A Lokpal, finally
Appointing Justice Ghose is only the first step
Fifty-six years after it was first proposed and more than five years after the President signed the fiercely contentious Lokpal Bill into law, the National Democratic Alliance has finally got round to appointing a Lokpal. The move must be welcomed as a milestone in the cause of fighting corruption in high places. But for a government that had made anti-corruption a crusading platform in 2014, and leveraged it for an unprecedented exercise in demonetisation in 2016, this move at the fag end of its term is curious. The initial reason offered for this deferral was that the selection committee required a member of the Opposition, and no party had the requisite 10 per cent of the Lok Sabha seats to qualify. The government could, however, have adopted a precedent from the CBI Act, which allowed an invitation to the leader of the single-largest party to be part of the selection committee for the appointment of the chief of the investigative unit. To ask the leader of the Congress in the Lok Sabha to attend as “special invitee” without decision-making powers amounted to no real solution, which is perhaps why Mallikarjun Kharge chose to sit this out. It is a decision fraught with potential problems once the next government is sworn in.

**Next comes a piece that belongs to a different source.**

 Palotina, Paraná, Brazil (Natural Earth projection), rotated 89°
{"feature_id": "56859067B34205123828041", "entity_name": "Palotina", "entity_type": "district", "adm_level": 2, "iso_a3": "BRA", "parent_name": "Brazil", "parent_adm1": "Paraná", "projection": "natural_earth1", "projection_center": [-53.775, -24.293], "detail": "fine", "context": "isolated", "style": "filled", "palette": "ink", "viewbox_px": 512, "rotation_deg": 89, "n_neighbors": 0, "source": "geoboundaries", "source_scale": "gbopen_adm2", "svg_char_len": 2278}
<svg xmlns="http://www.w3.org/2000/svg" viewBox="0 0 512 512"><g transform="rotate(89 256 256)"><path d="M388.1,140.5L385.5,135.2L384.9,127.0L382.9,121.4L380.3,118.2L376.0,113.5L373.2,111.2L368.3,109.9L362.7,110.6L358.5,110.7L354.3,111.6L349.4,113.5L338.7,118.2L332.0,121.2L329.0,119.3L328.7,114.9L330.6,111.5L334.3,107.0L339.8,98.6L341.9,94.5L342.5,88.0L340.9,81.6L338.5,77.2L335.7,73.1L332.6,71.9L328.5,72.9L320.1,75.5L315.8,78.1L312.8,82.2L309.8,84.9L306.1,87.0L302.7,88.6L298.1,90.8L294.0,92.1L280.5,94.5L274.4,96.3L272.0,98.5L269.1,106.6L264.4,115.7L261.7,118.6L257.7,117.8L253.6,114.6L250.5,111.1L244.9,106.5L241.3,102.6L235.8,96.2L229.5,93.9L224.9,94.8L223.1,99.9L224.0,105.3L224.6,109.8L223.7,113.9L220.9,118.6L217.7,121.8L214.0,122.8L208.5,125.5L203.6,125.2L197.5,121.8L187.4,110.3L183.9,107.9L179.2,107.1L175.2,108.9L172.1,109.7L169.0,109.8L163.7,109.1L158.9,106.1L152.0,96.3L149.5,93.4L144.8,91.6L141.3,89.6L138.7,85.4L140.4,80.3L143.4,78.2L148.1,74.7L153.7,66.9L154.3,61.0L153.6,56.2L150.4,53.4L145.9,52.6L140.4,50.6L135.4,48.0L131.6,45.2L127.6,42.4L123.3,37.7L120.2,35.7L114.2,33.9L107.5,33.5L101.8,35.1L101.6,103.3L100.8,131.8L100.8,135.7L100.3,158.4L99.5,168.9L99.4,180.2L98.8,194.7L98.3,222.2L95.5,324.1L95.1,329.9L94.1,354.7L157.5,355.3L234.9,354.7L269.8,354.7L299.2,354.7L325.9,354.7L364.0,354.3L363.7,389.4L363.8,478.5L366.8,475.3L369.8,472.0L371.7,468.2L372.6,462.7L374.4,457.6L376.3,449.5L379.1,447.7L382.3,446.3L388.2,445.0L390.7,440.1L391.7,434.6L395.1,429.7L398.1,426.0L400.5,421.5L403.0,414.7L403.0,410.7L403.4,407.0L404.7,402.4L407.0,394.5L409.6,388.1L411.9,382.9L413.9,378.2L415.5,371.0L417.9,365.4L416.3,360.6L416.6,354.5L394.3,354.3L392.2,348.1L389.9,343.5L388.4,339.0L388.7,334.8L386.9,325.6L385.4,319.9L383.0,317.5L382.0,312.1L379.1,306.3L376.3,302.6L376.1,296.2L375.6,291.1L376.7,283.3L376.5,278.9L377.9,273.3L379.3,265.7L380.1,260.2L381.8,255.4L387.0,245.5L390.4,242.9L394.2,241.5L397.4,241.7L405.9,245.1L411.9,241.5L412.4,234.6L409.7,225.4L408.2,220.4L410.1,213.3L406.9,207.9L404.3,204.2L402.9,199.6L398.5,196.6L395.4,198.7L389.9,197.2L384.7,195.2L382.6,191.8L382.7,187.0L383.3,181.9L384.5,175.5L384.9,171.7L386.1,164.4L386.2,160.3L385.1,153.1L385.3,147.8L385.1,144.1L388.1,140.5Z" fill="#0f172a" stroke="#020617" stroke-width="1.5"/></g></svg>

Still, in Justice P C Ghose, who has a track record for impartial judgments concerning politicians of all hues during his Supreme Court stint, the selection committee appears to have made an unexceptionable choice. Justice Ghose is remembered for being part of the two-member Bench that held Jayalalithaa and her associate Ms Sasikala guilty of misusing public office to enrich themselves. He was also part of the two-member Bench that directed a trial court to frame charges against several Bharatiya Janata Party stalwarts for the demolition of the Babri Masjid.

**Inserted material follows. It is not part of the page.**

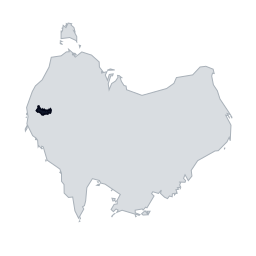 location of Goondiwindi, Queensland, Australia, rotated 186°
{"feature_id": "25037944B7624735907381", "entity_name": "Goondiwindi", "entity_type": "district", "adm_level": 2, "iso_a3": "AUS", "parent_name": "Australia", "parent_adm1": "Queensland", "projection": "orthographic", "projection_center": [150.069, -28.463], "detail": "fine", "context": "in_parent", "style": "filled", "palette": "ink", "viewbox_px": 256, "rotation_deg": 186, "n_neighbors": 0, "source": "geoboundaries", "source_scale": "gbopen_adm2", "svg_char_len": 6042}
<svg xmlns="http://www.w3.org/2000/svg" viewBox="0 0 256 256"><g transform="rotate(186 128 128)"><path d="M172.1,40.0L175.8,53.6L179.9,52.7L184.7,56.6L185.7,65.1L188.5,68.0L189.4,76.0L191.5,80.1L205.0,87.5L210.3,100.3L211.8,100.9L212.1,98.7L214.9,101.0L215.4,99.8L216.6,106.4L218.3,108.3L222.0,110.4L229.0,121.5L228.6,128.9L231.0,137.8L227.0,154.2L224.5,160.2L218.4,166.9L212.9,180.3L211.7,190.3L202.0,192.8L197.3,197.2L194.4,197.7L195.3,200.1L190.5,196.7L191.1,195.8L190.8,194.9L189.9,194.9L188.4,196.6L187.2,195.7L189.0,194.1L187.9,193.0L181.9,198.8L171.9,196.7L163.6,190.7L162.8,185.6L158.6,181.2L160.2,181.3L160.0,179.9L154.9,181.8L156.1,178.2L153.4,173.3L152.2,179.3L148.4,180.3L148.8,178.3L150.6,178.1L152.3,169.9L150.8,164.0L148.9,170.5L145.3,173.4L143.2,177.4L143.9,179.2L142.3,179.2L139.5,177.4L141.1,177.2L139.4,173.6L136.4,169.8L134.3,169.5L133.4,165.9L117.5,161.9L93.7,171.3L87.0,177.2L85.1,183.2L69.2,187.6L62.7,196.2L57.0,197.5L49.5,195.4L48.0,191.2L49.7,191.4L50.2,188.4L47.6,179.9L43.0,174.3L39.6,166.5L27.6,152.0L30.9,152.8L27.8,148.2L29.8,150.8L32.2,151.0L25.9,141.6L25.0,126.0L26.4,129.3L28.1,124.6L35.8,114.9L39.2,114.2L55.3,102.8L60.7,92.5L59.4,86.9L62.5,82.0L66.4,87.5L67.5,83.7L65.2,81.7L65.6,80.0L71.7,79.6L69.8,79.5L70.7,76.7L69.4,74.8L72.6,73.8L71.2,72.4L73.9,71.6L72.7,69.4L74.8,66.3L75.1,67.8L77.0,67.2L76.9,64.2L79.7,64.7L81.3,61.9L84.4,63.0L88.8,66.3L88.4,69.8L90.8,66.1L96.7,67.2L97.7,65.2L95.0,63.1L100.8,50.6L102.2,51.1L104.4,48.0L105.3,49.0L112.3,47.0L111.9,44.4L107.0,43.1L107.8,42.3L125.3,45.6L130.3,42.9L129.2,45.3L131.4,46.2L133.8,43.3L136.3,45.2L133.8,50.6L130.8,51.4L131.2,55.0L128.7,61.1L145.0,69.8L149.4,70.4L150.9,72.8L158.1,73.9L162.7,64.4L162.5,51.2L163.2,46.2L165.0,44.9L163.5,42.8L167.7,33.1L172.1,40.0ZM188.1,209.3L195.4,211.9L203.9,209.9L204.7,217.9L204.1,216.4L203.3,218.1L203.2,223.3L200.2,221.3L198.5,226.1L194.9,225.8L195.5,224.5L192.3,222.3L190.8,218.3L192.2,219.0L188.5,213.5L188.1,209.3ZM99.0,43.8L103.9,43.0L105.5,44.1L102.4,47.5L99.0,43.8ZM147.3,184.3L154.8,183.2L151.8,184.9L147.3,184.3ZM135.4,53.8L136.6,56.5L133.4,56.4L133.8,54.3L135.4,53.8ZM228.5,120.2L228.4,116.9L229.7,114.2L230.1,116.2L228.5,120.2ZM201.8,204.2L204.2,204.8L204.3,205.9L201.8,204.2ZM98.6,44.7L100.5,47.2L97.4,47.5L98.6,44.7ZM185.2,205.3L183.8,205.0L184.4,203.1L185.2,205.3ZM153.1,67.8L151.7,68.8L150.2,69.4L150.8,67.7L153.1,67.8ZM27.4,151.2L26.0,150.0L25.6,148.6L27.4,151.2ZM203.8,207.0L204.8,207.8L202.9,207.2L203.8,207.0ZM217.6,106.8L218.8,106.8L218.7,108.3L217.6,106.8ZM189.8,75.8L191.2,76.7L190.9,77.2L189.8,75.8ZM200.2,224.1L200.3,225.4L199.5,225.0L200.2,224.1ZM230.2,130.2L230.3,132.0L230.1,132.0L230.2,130.2ZM111.5,41.7L110.6,41.0L111.1,40.6L111.5,41.7ZM134.8,38.8L133.6,40.3L134.9,37.7L134.8,38.8ZM230.4,128.0L229.9,128.6L230.3,127.9L230.4,128.0ZM138.0,64.3L137.4,64.7L137.7,64.0L138.0,64.3ZM132.9,54.0L132.1,54.2L132.5,53.3L132.9,54.0ZM29.9,116.8L30.0,118.1L29.6,118.1L29.9,116.8ZM166.2,32.5L166.1,33.5L165.8,32.8L166.2,32.5ZM189.9,195.4L190.2,196.0L189.9,195.8L189.9,195.4ZM133.3,40.7L131.7,41.9L133.3,40.5L133.3,40.7ZM72.7,68.0L72.2,68.8L72.4,68.0L72.7,68.0ZM200.7,223.2L200.2,223.4L200.5,223.0L200.7,223.2ZM152.6,71.3L151.7,71.3L152.1,70.7L152.6,71.3ZM70.1,73.8L69.8,74.3L69.6,73.4L70.1,73.8ZM204.0,220.4L203.4,220.8L203.5,220.1L204.0,220.4ZM166.7,29.9L166.6,30.6L166.1,30.3L166.7,29.9ZM189.6,196.3L190.3,196.8L189.2,196.7L189.6,196.3ZM206.6,87.5L206.0,87.5L206.2,86.7L206.6,87.5ZM211.5,98.5L211.2,98.6L211.5,97.9L211.5,98.5ZM188.3,208.4L188.2,208.8L188.0,208.2L188.3,208.4Z" fill="#d9dde1" stroke="#a8b0b8" stroke-width="1"/><path d="M219.1,140.6L219.3,140.6L219.3,140.4L219.6,140.3L219.6,140.1L219.8,140.0L219.8,139.9L219.8,139.6L219.7,139.6L219.6,139.8L219.4,139.9L219.2,139.8L219.0,139.7L219.2,139.3L219.2,139.1L219.2,138.9L219.2,138.7L219.3,138.6L219.4,138.4L219.5,138.2L219.7,137.9L219.8,137.8L220.0,137.6L220.0,137.4L220.3,137.1L220.4,136.9L220.5,136.8L220.6,136.7L220.6,136.4L220.7,136.2L220.8,136.1L220.9,135.9L220.9,135.7L221.0,135.6L220.9,135.5L221.0,135.5L220.8,135.4L220.7,135.4L220.6,135.2L220.3,135.2L220.1,135.3L219.9,135.1L219.9,134.9L219.8,134.7L219.7,134.6L219.6,134.4L219.3,134.5L219.2,134.5L218.9,134.6L218.7,134.7L218.3,134.6L218.2,134.6L217.9,134.6L217.7,134.6L217.4,134.4L217.5,134.2L216.5,133.9L216.4,133.9L216.4,133.7L216.2,133.6L216.0,133.4L215.9,133.3L215.9,133.2L215.7,133.1L215.5,132.9L215.4,132.9L215.4,132.6L215.3,132.4L215.2,132.3L215.1,132.2L214.7,132.1L214.4,132.1L214.1,132.0L213.9,132.1L213.7,132.1L213.7,132.3L213.4,132.3L213.4,132.6L213.3,132.9L213.2,132.9L212.8,133.0L212.7,133.0L212.6,133.3L212.3,133.2L212.3,133.4L211.6,133.3L210.8,133.5L210.0,133.4L210.0,133.6L209.1,133.5L209.0,133.9L208.8,134.9L207.7,134.7L207.4,134.7L206.9,134.6L206.5,135.2L206.3,136.9L206.3,137.5L206.6,137.5L206.6,138.1L206.6,138.4L207.0,138.9L207.1,138.6L207.3,138.5L207.5,138.4L207.7,138.2L207.8,138.1L208.0,138.0L208.0,137.9L208.1,138.0L208.1,137.9L208.3,137.8L208.4,137.7L208.5,137.7L208.8,137.7L208.9,137.4L209.0,137.4L209.0,137.2L209.3,137.0L209.4,136.9L209.4,137.0L209.5,136.9L209.6,137.0L209.7,136.9L209.8,136.9L209.9,137.0L210.0,137.0L210.3,137.2L210.2,137.3L210.3,137.3L210.4,137.2L210.5,137.2L210.8,137.2L211.0,137.1L211.3,137.1L211.5,137.1L211.8,137.2L212.0,137.0L212.3,137.0L212.3,136.9L212.4,137.0L212.4,136.9L212.5,137.0L212.5,136.9L212.8,136.8L213.0,136.9L213.4,136.7L213.5,136.7L213.5,136.8L213.8,136.9L213.8,137.0L214.0,137.2L214.0,137.3L214.1,137.2L214.1,137.3L214.3,137.5L214.5,137.5L214.5,137.4L214.7,137.5L214.7,137.4L214.8,137.4L214.7,137.5L214.9,137.5L214.8,137.4L214.9,137.5L215.0,137.4L215.1,137.5L215.3,137.5L215.5,137.4L215.5,137.5L215.6,137.4L215.8,137.3L216.0,137.3L216.3,137.4L216.3,137.5L216.5,137.6L216.8,137.7L216.9,137.8L217.0,137.9L217.3,137.9L217.4,138.1L217.3,138.3L217.4,138.5L217.5,138.6L217.8,138.5L218.1,138.7L218.1,138.8L218.3,138.8L218.4,139.0L218.4,138.9L218.5,139.0L218.7,139.3L218.7,139.6L218.7,139.8L218.6,140.0L218.8,140.2L218.9,140.3L218.8,140.5L219.0,140.6L219.1,140.6Z" fill="#0f172a" stroke="#020617" stroke-width="1.5"/></g></svg>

The principal issues are two. First, appointing other members, who will be appointed by the same procedure as the Lokpal. The law provides for up to eight members, half of whom should be from a judicial background. Half the members must be people belonging to scheduled castes, scheduled tribes, other backward castes, minorities and women. If these conditions are challenging, they are heightened by the fact that the same rules apply for the search committee for these members. Setting up enquiry and prosecuting wings will also be timeconsuming, and given the inherently controversial nature of such posts plus the turmoil of impending elections, the Lokpal is unlikely to be a functioning entity anytime soon. The second challenge concerns institutional independence. From the Supreme Court to the Election Commission, institutional respect has not been a strong point for most regimes, including the current one. The CBI, famously described as a “caged parrot”, offered a bizarre public spectacle of this erosion following a controversy involving its director and his deputy.
It is the moral authority of the Lokpal and its members that matters most. For instance, the Act covers most public servants, including the prime minister. One critical point of contention is the exclusions for prime ministerial scrutiny — on grounds of international relations, external and internal security, public order, atomic energy and space. These can be as widely or narrowly interpreted as the Lokpal chooses. India’s increasing engagement with the global economy demands that the Lokpal should hold itself to a higher standard, abjure inevitable political pressures and evolve into an institution that commands universal respect.